Now they are the targets of attacks that are carefully researched and crafted
to target their particular vulnerabilities, and in many cases actual specific
employees or users.

So most companies are playing catch up. First, they are having to learn much
more about the details of the full stack of their technology, from the
hardware firmware through the OS, applications, local networking, and
internetworking. It's no longer enough to trust vendors, which for years was
the corporate way.

Second, to speed this up, they are trying to figure out how they can learn
from each other, from security experts, and from the government without
triggering all sorts of legal consequences like shareholder lawsuits,
antitrust investigations, privacy lawsuits, etc.
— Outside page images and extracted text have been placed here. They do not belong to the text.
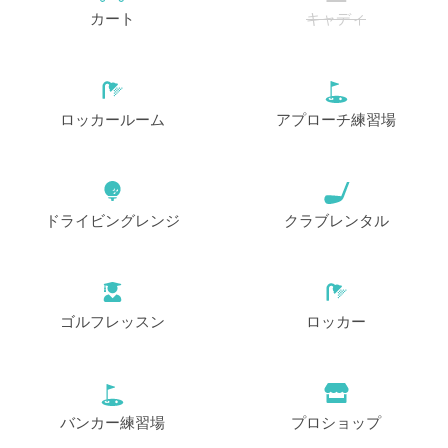
カート
キャディ
ロッカールーム
アプローチ練習場
ドライビングレンジ
クラブレンタル
ゴルフレッスン
ロッカー
バンカー練習場
プロショップ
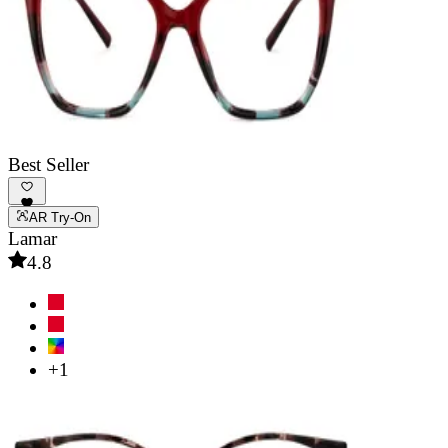
Best Seller
AR Try-On
Lamar
4.8
+1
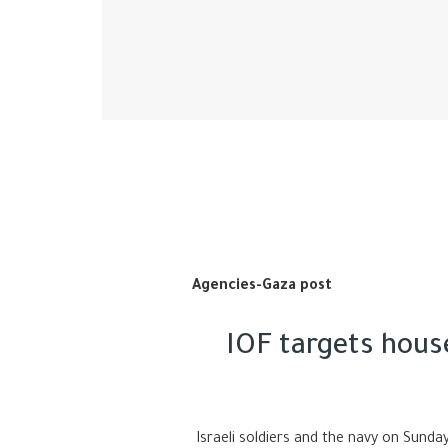
Agencies-Gaza post
IOF targets house
Israeli soldiers and the navy on Sunday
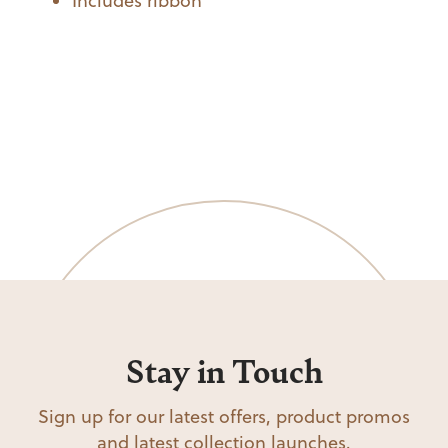
Includes ribbon
Stay in Touch
Sign up for our latest offers, product promos
and latest collection launches.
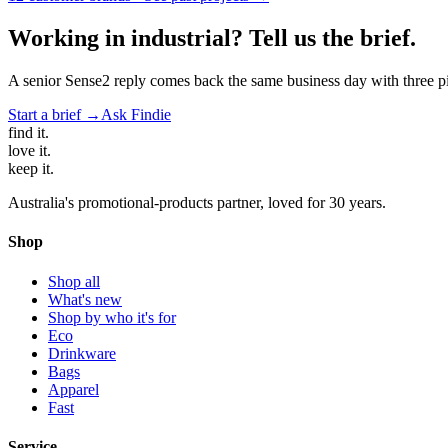
Working in
industrial
? Tell us the brief.
A senior Sense2 reply comes back the same business day with three pie
Start a brief →
Ask Findie
find
it.
love
it.
keep
it.
Australia's promotional-products partner, loved for 30 years.
Shop
Shop all
What's new
Shop by who it's for
Eco
Drinkware
Bags
Apparel
Fast
Service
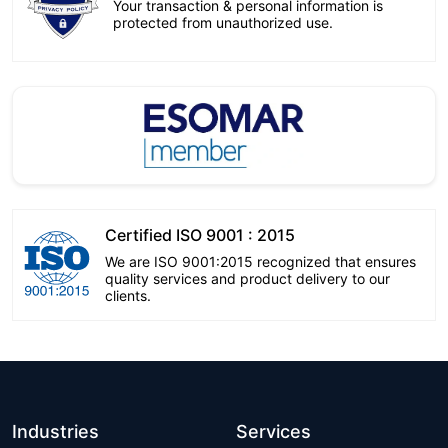
Your transaction & personal information is
protected from unauthorized use.
Certified ISO 9001 : 2015
We are ISO 9001:2015 recognized that ensures
quality services and product delivery to our
clients.
Industries
Services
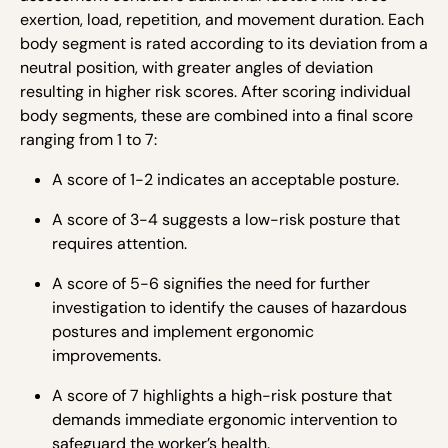
exertion, load, repetition, and movement duration. Each
body segment is rated according to its deviation from a
neutral position, with greater angles of deviation
resulting in higher risk scores. After scoring individual
body segments, these are combined into a final score
ranging from 1 to 7:
A score of 1-2 indicates an acceptable posture.
A score of 3-4 suggests a low-risk posture that
requires attention.
A score of 5-6 signifies the need for further
investigation to identify the causes of hazardous
postures and implement ergonomic
improvements.
A score of 7 highlights a high-risk posture that
demands immediate ergonomic intervention to
safeguard the worker’s health.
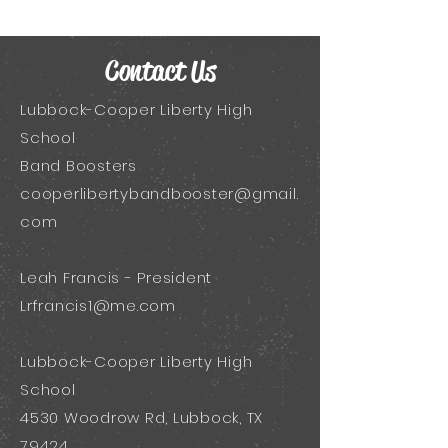
Contact Us
Lubbock-Cooper Liberty High
School
Band Boosters
cooperlibertybandbooster@gmail.
com
Leah Francis - President
Lrfrancis1@me.com
Lubbock-Cooper Liberty High
School
4530 Woodrow Rd, Lubbock, TX
79424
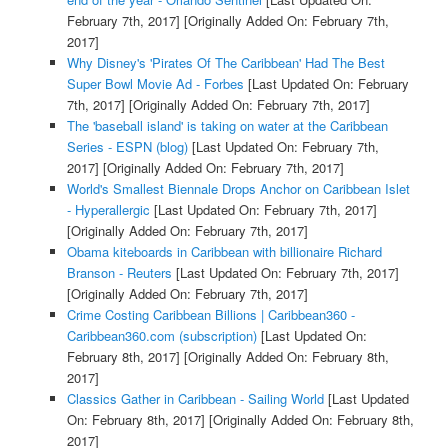
February 7th, 2017]
[Originally Added On: February 7th,
2017]
Why Disney's 'Pirates Of The Caribbean' Had The Best
Super Bowl Movie Ad - Forbes
[Last Updated On: February
7th, 2017]
[Originally Added On: February 7th, 2017]
The 'baseball island' is taking on water at the Caribbean
Series - ESPN (blog)
[Last Updated On: February 7th,
2017]
[Originally Added On: February 7th, 2017]
World's Smallest Biennale Drops Anchor on Caribbean Islet
- Hyperallergic
[Last Updated On: February 7th, 2017]
[Originally Added On: February 7th, 2017]
Obama kiteboards in Caribbean with billionaire Richard
Branson - Reuters
[Last Updated On: February 7th, 2017]
[Originally Added On: February 7th, 2017]
Crime Costing Caribbean Billions | Caribbean360 -
Caribbean360.com (subscription)
[Last Updated On:
February 8th, 2017]
[Originally Added On: February 8th,
2017]
Classics Gather in Caribbean - Sailing World
[Last Updated
On: February 8th, 2017]
[Originally Added On: February 8th,
2017]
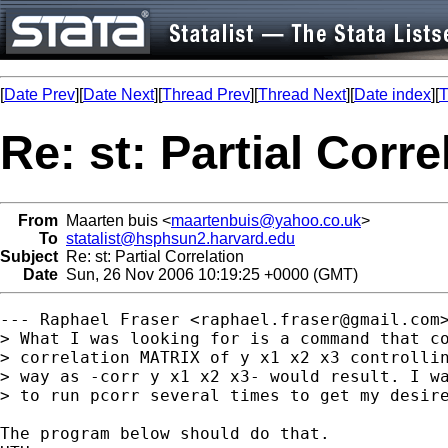
[
Date Prev
][
Date Next
][
Thread Prev
][
Thread Next
][
Date index
][
T
Re: st: Partial Corre
From
Maarten buis <
maartenbuis@yahoo.co.uk
>
To
statalist@hsphsun2.harvard.edu
Subject
Re: st: Partial Correlation
Date
Sun, 26 Nov 2006 10:19:25 +0000 (GMT)
--- Raphael Fraser <
raphael.fraser@gmail.com
> What I was looking for is a command that co
> correlation MATRIX of y x1 x2 x3 controllin
> way as -corr y x1 x2 x3- would result. I wa
> to run pcorr several times to get my desire
The program below should do that.
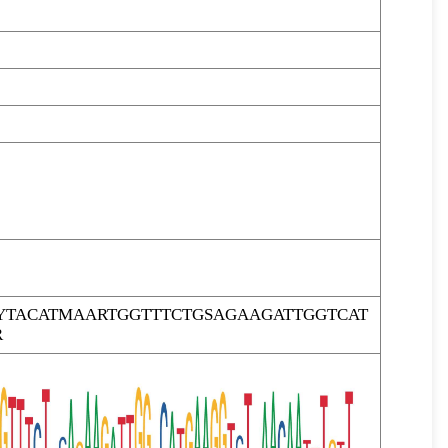
YTACATMAARTGGTTTCTGSAGAAGATTGGTCAT
R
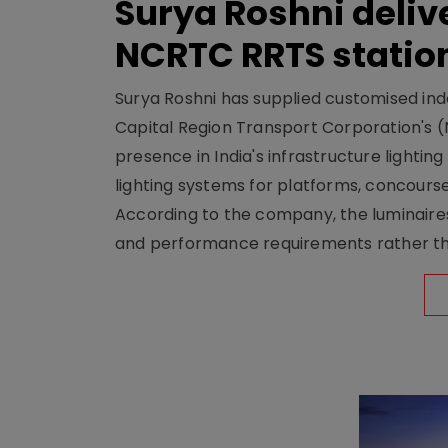
Surya Roshni deliv
NCRTC RRTS statio
Surya Roshni has supplied customised indoo
Capital Region Transport Corporation's (
presence in India's infrastructure lighti
lighting systems for platforms, concour
According to the company, the luminaire
and performance requirements rather tha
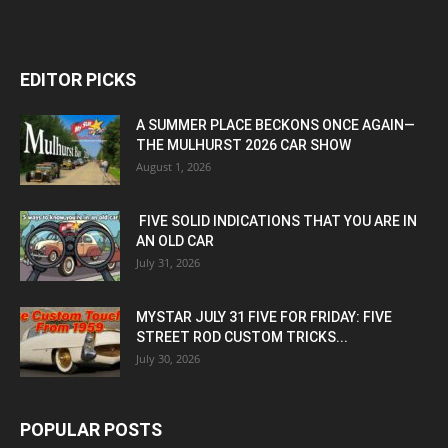
EDITOR PICKS
A SUMMER PLACE BECKONS ONCE AGAIN—
THE MULHURST 2026 CAR SHOW
August 1, 2026
FIVE SOLID INDICATIONS THAT YOU ARE IN
AN OLD CAR
July 31, 2026
MYSTAR JULY 31 FIVE FOR FRIDAY: FIVE
STREET ROD CUSTOM TRICKS...
July 30, 2026
POPULAR POSTS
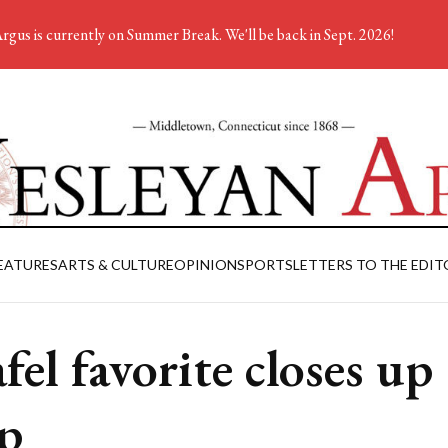
rgus is currently on Summer Break. We'll be back in Sept. 2026!
EATURES
ARTS & CULTURE
OPINION
SPORTS
LETTERS TO THE EDIT
afel favorite closes up
p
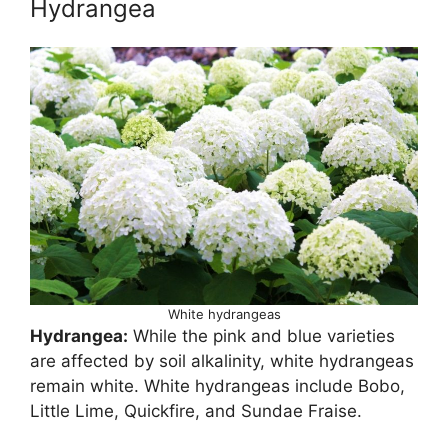
Hydrangea
White hydrangeas
Hydrangea:
While the pink and blue varieties
are affected by soil alkalinity, white hydrangeas
remain white. White hydrangeas include Bobo,
Little Lime, Quickfire, and Sundae Fraise.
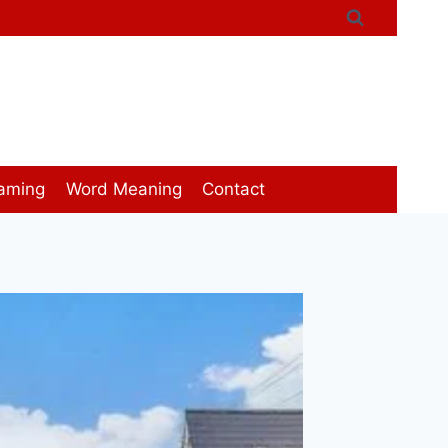
aming
Word Meaning
Contact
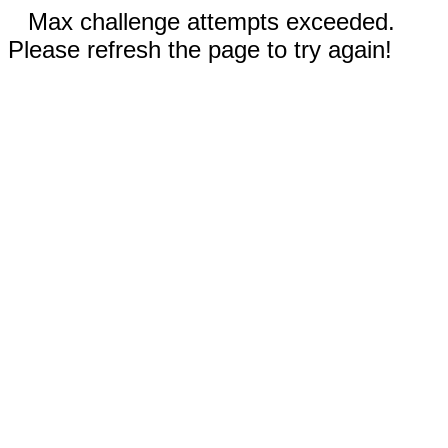
Max challenge attempts exceeded.
Please refresh the page to try again!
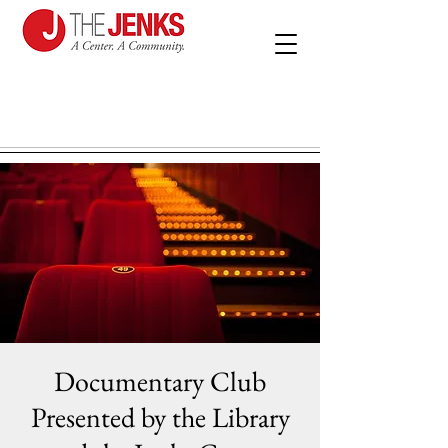
Documentary Club
Presented by the Library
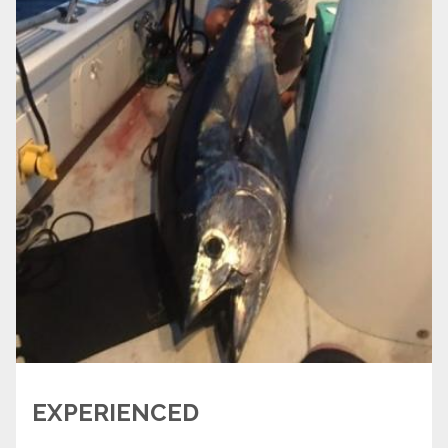
EXPERIENCED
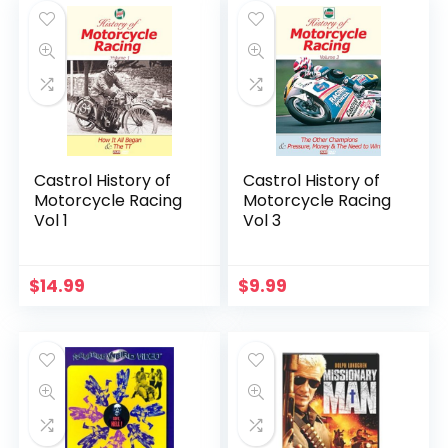
Castrol History of
Castrol History of
Motorcycle Racing
Motorcycle Racing
Vol 1
Vol 3
$
14.99
$
9.99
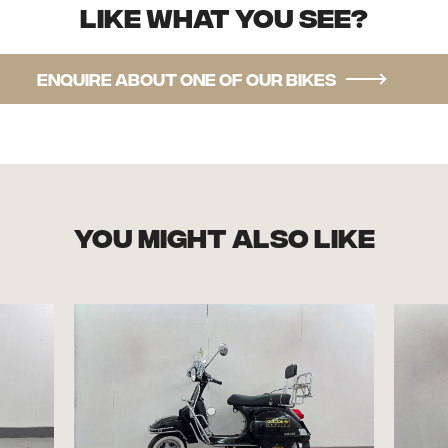
Like what you see?
Enquire about one of our bikes
you might also like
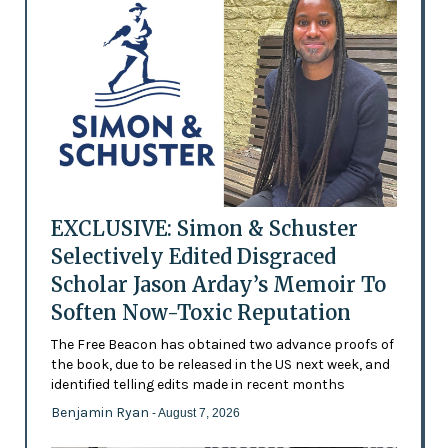
EXCLUSIVE: Simon & Schuster
Selectively Edited Disgraced
Scholar Jason Arday’s Memoir To
Soften Now-Toxic Reputation
The Free Beacon has obtained two advance proofs of
the book, due to be released in the US next week, and
identified telling edits made in recent months
Benjamin Ryan
- August 7, 2026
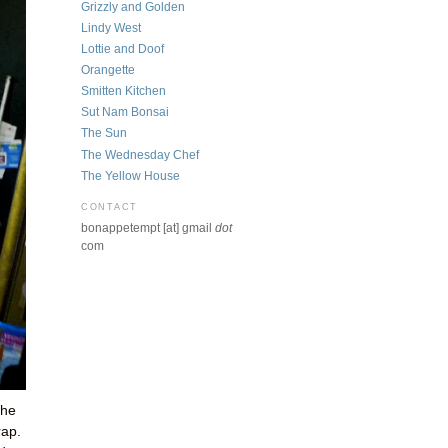
Grizzly and Golden
Lindy West
Lottie and Doof
Orangette
Smitten Kitchen
Sut Nam Bonsai
The Sun
The Wednesday Chef
The Yellow House
CONTACT
bonappetempt [at] gmail
dot
com
the
rap.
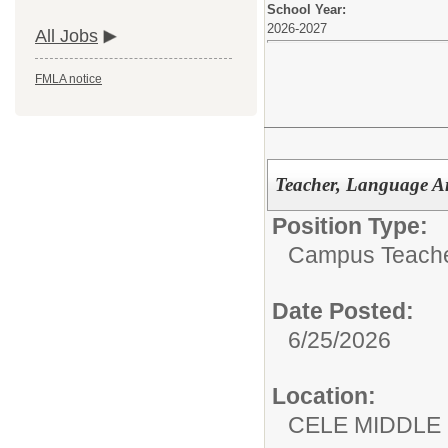
School Year:
2026-2027
All Jobs
FMLA notice
Teacher, Language Ar
Position Type:
Campus Teacher
Date Posted:
6/25/2026
Location:
CELE MIDDLE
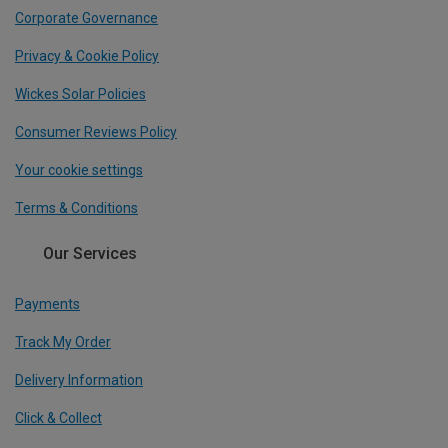
Corporate Governance
Privacy & Cookie Policy
Wickes Solar Policies
Consumer Reviews Policy
Your cookie settings
Terms & Conditions
Our Services
Payments
Track My Order
Delivery Information
Click & Collect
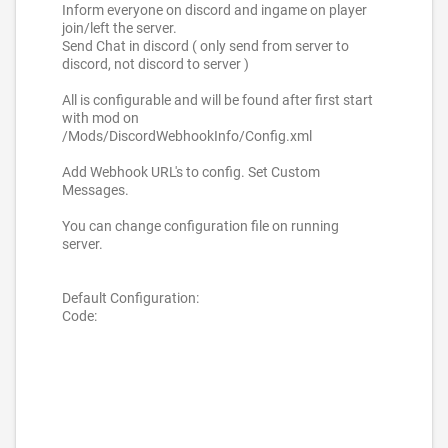
Inform everyone on discord and ingame on player
join/left the server.
Send Chat in discord ( only send from server to
discord, not discord to server )
All is configurable and will be found after first start
with mod on
/Mods/DiscordWebhookInfo/Config.xml
Add Webhook URL's to config. Set Custom
Messages.
You can change configuration file on running
server.
Default Configuration:
Code:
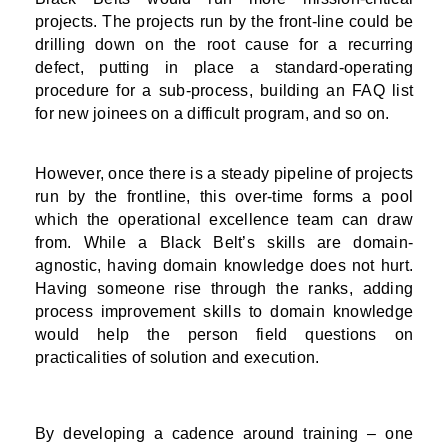
projects. The projects run by the front-line could be
drilling down on the root cause for a recurring
defect, putting in place a standard-operating
procedure for a sub-process, building an FAQ list
for new joinees on a difficult program, and so on.
However, once there is a steady pipeline of projects
run by the frontline, this over-time forms a pool
which the operational excellence team can draw
from. While a Black Belt’s skills are domain-
agnostic, having domain knowledge does not hurt.
Having someone rise through the ranks, adding
process improvement skills to domain knowledge
would help the person field questions on
practicalities of solution and execution.
By developing a cadence around training – one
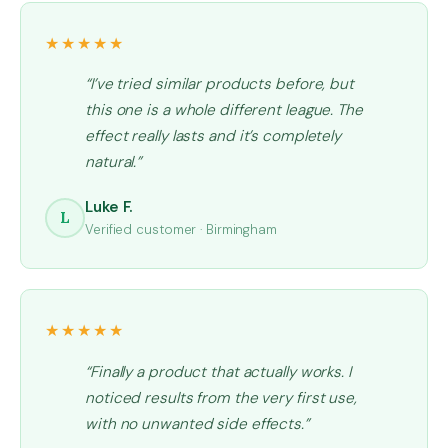
★★★★★
“I’ve tried similar products before, but
this one is a whole different league. The
effect really lasts and it’s completely
natural.”
Luke F.
L
Verified customer · Birmingham
★★★★★
“Finally a product that actually works. I
noticed results from the very first use,
with no unwanted side effects.”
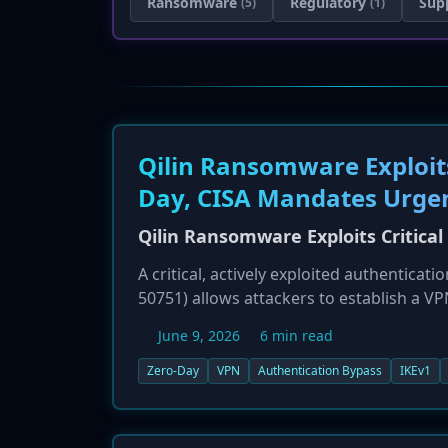
Ransomware
Regulatory
Sup
(5)
(1)
Qilin Ransomware Exploits
Day, CISA Mandates Urge
Qilin Ransomware Exploits Critica
A critical, actively exploited authenticat
50751) allows attackers to establish a V
IKEv1 configurations, has been linked to 
June 9, 2026
6 min read
has added the vulnerability to its KEV 
Check Point has released hotfixes and u
Zero-Day
VPN
Authentication Bypass
IKEv1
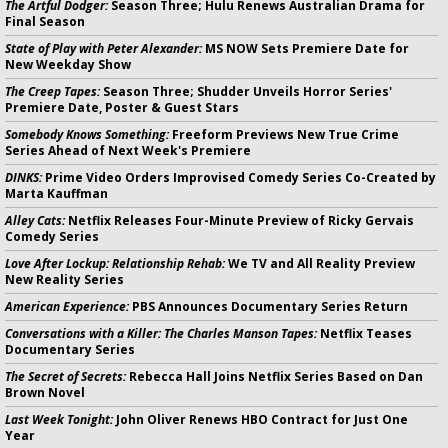
The Artful Dodger:
Season Three; Hulu Renews Australian Drama for
Final Season
State of Play with Peter Alexander:
MS NOW Sets Premiere Date for
New Weekday Show
The Creep Tapes:
Season Three; Shudder Unveils Horror Series'
Premiere Date, Poster & Guest Stars
Somebody Knows Something:
Freeform Previews New True Crime
Series Ahead of Next Week's Premiere
DINKS:
Prime Video Orders Improvised Comedy Series Co-Created by
Marta Kauffman
Alley Cats:
Netflix Releases Four-Minute Preview of Ricky Gervais
Comedy Series
Love After Lockup: Relationship Rehab:
We TV and All Reality Preview
New Reality Series
American Experience:
PBS Announces Documentary Series Return
Conversations with a Killer: The Charles Manson Tapes:
Netflix Teases
Documentary Series
The Secret of Secrets:
Rebecca Hall Joins Netflix Series Based on Dan
Brown Novel
Last Week Tonight:
John Oliver Renews HBO Contract for Just One
Year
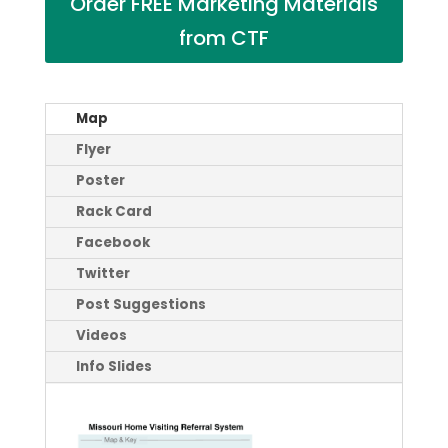
Order FREE Marketing Materials
from CTF
Map
Flyer
Poster
Rack Card
Facebook
Twitter
Post Suggestions
Videos
Info Slides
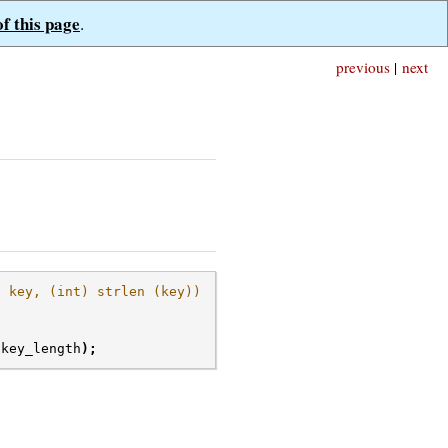
of this page
.
previous
|
next
, key, (int) strlen (key))
key_length
);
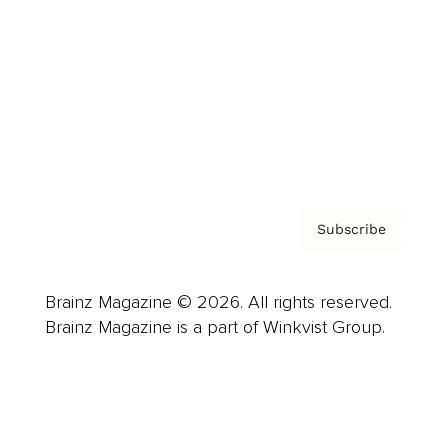
Advertise
Careers
About us
Contact
Privacy Policy & Terms
Subscribe
Brainz Magazine © 2026. All rights reserved.
Brainz Magazine is a part of Winkvist Group.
This is where the desire for bills like CISPA comes from--to simplify what
appears to them to be a legal minefield. The feeling is that the bad guys can
all freely share threat info with one another, but corporate security teams
are legally limited in how they can share info about vulnerabilities and
defense.

------
ktizo
_The 2010 revelation that U.S. cyberwarriors could turn a computer into a
"brick" stemmed from research into a design flaw in U.S. computers, according
to several sources. It was determined that an adversary could conceivably
update computer firmware — the low-level software that dictates how the
hardware works — to make the machine useless._

And this is considered a revelation? In 2010?

In that case, the standard of what constitutes a revelation has definitely
slipped over the years.

I love the _design flaw in U.S. computers_ bit as well, because U.S. computers
are obviously so very different from the other foreign kinds of computer. You
know, the ones without updatable firmware, or something.